[Figure comprehension tasks]
·····
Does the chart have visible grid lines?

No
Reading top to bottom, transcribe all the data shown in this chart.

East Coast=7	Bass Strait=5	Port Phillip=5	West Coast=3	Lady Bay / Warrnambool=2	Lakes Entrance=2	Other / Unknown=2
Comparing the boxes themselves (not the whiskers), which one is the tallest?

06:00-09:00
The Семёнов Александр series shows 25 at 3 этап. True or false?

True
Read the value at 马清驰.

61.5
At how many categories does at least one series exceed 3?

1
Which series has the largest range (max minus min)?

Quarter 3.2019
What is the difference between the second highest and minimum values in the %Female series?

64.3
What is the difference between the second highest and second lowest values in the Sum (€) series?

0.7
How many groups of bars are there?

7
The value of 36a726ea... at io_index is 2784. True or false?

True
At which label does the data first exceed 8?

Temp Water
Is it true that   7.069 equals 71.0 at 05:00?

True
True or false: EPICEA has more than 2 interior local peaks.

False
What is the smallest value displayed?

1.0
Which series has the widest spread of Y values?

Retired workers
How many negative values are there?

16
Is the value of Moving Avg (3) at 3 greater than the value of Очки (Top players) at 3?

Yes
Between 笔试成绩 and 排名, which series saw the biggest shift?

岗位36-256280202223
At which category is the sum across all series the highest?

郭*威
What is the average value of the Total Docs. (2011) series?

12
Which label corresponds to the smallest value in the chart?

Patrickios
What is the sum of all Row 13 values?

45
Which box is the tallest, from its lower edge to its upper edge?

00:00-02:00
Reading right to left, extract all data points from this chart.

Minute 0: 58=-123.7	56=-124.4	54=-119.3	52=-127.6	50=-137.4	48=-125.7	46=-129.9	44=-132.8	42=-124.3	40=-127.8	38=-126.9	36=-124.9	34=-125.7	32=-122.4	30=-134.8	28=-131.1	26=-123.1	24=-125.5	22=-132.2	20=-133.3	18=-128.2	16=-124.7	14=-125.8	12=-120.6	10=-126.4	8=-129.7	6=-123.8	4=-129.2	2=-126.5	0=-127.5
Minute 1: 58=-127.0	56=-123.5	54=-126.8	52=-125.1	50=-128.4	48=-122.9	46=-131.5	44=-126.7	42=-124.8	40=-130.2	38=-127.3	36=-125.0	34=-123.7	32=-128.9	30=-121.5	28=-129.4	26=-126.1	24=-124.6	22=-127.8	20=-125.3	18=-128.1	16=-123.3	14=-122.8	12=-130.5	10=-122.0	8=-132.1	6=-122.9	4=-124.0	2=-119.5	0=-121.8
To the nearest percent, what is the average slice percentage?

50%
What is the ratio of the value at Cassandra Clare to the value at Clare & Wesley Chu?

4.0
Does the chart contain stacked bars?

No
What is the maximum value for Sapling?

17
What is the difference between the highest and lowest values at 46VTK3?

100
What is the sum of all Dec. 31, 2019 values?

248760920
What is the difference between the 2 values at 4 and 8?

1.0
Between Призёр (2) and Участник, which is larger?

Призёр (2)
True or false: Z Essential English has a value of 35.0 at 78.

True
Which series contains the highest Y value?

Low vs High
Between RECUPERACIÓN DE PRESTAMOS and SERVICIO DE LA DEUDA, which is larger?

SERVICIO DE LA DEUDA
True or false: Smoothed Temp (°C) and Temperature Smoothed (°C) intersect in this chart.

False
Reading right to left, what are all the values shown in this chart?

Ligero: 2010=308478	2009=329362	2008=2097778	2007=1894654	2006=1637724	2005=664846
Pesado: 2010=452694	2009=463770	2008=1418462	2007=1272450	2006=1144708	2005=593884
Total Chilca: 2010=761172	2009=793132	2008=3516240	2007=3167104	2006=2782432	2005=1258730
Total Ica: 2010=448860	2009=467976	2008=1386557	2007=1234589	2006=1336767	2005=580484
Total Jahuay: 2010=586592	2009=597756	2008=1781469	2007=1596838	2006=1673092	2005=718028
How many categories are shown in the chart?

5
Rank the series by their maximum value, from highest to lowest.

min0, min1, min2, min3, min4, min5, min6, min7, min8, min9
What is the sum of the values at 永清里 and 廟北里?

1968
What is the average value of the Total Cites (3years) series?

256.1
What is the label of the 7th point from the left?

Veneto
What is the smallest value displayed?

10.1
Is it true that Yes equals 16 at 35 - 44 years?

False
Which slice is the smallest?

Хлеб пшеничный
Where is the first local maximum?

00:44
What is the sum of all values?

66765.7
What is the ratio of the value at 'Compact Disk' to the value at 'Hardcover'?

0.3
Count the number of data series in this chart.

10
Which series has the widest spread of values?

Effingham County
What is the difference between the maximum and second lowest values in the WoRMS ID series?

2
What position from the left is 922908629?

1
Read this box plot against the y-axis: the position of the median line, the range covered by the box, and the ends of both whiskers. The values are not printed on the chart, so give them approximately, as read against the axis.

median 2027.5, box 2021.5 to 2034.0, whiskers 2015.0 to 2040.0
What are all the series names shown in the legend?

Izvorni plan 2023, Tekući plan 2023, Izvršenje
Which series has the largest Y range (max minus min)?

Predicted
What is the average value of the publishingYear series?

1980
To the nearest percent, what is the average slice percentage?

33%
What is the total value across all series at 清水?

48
·····
WORK REQUEST: Print the records word for word, from the very beginning through the line that contains "Which series has the largest range", including that line.

REPLY:
Does the chart have visible grid lines?

No
Reading top to bottom, transcribe all the data shown in this chart.

East Coast=7	Bass Strait=5	Port Phillip=5	West Coast=3	Lady Bay / Warrnambool=2	Lakes Entrance=2	Other / Unknown=2
Comparing the boxes themselves (not the whiskers), which one is the tallest?

06:00-09:00
The Семёнов Александр series shows 25 at 3 этап. True or false?

True
Read the value at 马清驰.

61.5
At how many categories does at least one series exceed 3?

1
Which series has the largest range (max minus min)?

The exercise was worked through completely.